Eidel comes to the table and reaches into her pocket. The cookie is still nearly intact. She describes it to Gretel, whispers that she’s stolen it to appease Rolak, but perhaps—

“The capo is in a rage,” says Gretel, barely loud enough to be heard over the scraping of the other woman’s spatula. “Don’t go wasting it on me.”

“Half, then,” whispers Eidel. “Just half.”

“Rolak would know. You’d be next. Or I would.”

“But you need it.”

“We all need it.” Gretel turns a few degrees, putting her shoulder toward Eidel, a stance that shuns any act of kindness. Through the open door they can see the deliverymen climbing back into their seats, and Gretel tilts her chin to indicate the body on the wagon bed. The face blackened on one side, the uptilted palms worse if anything could be worse. “Go on and give it to the capo,” she says. “You must.”

 

 

 

 

Max

 

 

That tattooed girl keeps me up to date on how the retrospective is coming along. Just the logistics of it are incredible. Day after day, paintings show up from all over the world. The truth is they’ve visited places I’ve never been myself. Venice, for example. I’d love to see Venice, but for some reason I’ve never made it there and I guess it’s probably too late now. Venice was where they built the first ghetto. I wonder how many people know that. How many people, even good Jews, know that the word
ghetto
comes straight from Italy.

Italy of all places. You’d think Germany. Poland.

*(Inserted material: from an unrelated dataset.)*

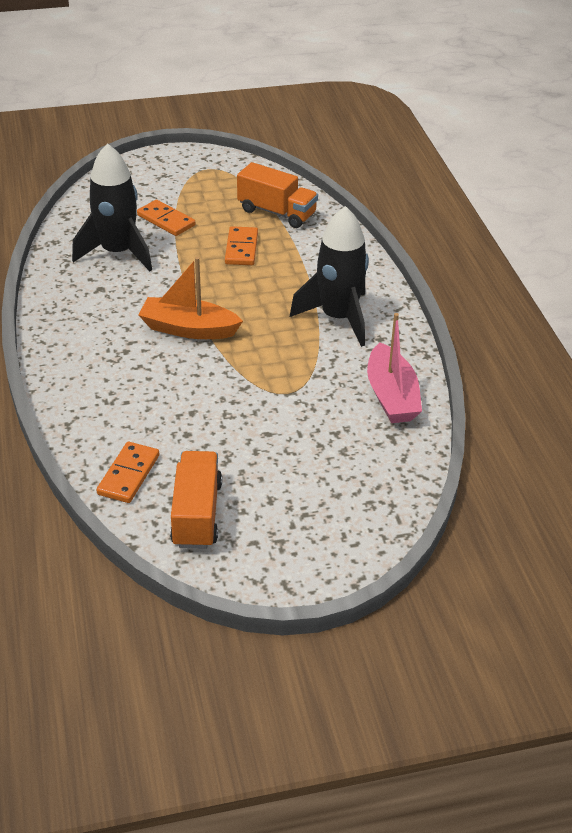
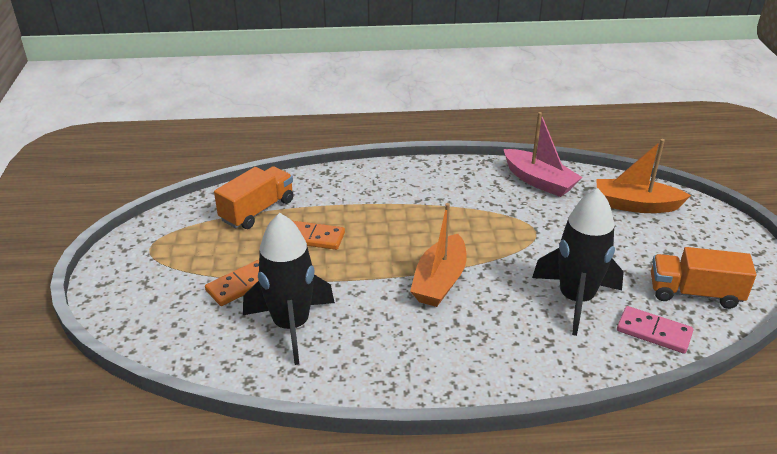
camera: 80 degrees left, 5 degrees down
orange domino [96,442,159,503] -> pink domino [617,306,694,354]
black rocket [290,206,369,347] -> black rocket moved to [532,188,624,336]
pink boat [367,313,422,423] -> pink boat turned 45 degrees clockwise [504,112,582,197]
none -> orange boat [596,139,691,213]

At any rate there’s a gallery over there with two or three things of mine in it. If they hadn’t been kind enough to loan one of them to the National Gallery, I don’t suppose I’d have ever seen it again. That’s the way it is. You paint something and it means the whole world to you while you’re painting it and then it’s gone.

By God, this thing is turning into a big family reunion. A family reunion without a family, but still. Everything I’ve ever done is coming home to roost, thanks to that tattooed girl. The one who now spends half of her time here in New York, keeping an eye on me.

I’ll bet the Venice picture looks different over there than it will look in Washington. I say
the Venice picture
even though it doesn’t have anything to do with Venice other than that it’s been on a wall over there for thirty-five or forty years. I wonder if that famous Venetian light has transformed it in some way. I wonder if I’ll have trouble recognizing it.

Light, though. As a painter you think about light all the time. You think about light the way a swimmer thinks about water. Light affects everything. It changes everything. By some measure, it
is
everything.

I made a few trips to the basement and brought up some old things from the locker. Paintings I hadn’t looked at in the longest time. The light in my studio apartment isn’t exactly the misty light of Venice, but it’s served me well enough. It’s the light I need. That’s how it is. You don’t just find the subjects that suit you, you find the light that suits you too. Mine comes in a third-floor window in Brooklyn. Willowtown, they call my neighborhood, although there isn’t a willow tree in sight. There are plenty of sycamores, though, and they soften the light just enough. In the winter months they don’t soften it at all, and that’s fine too. Hard light and darkness. That’s a lot of what I do.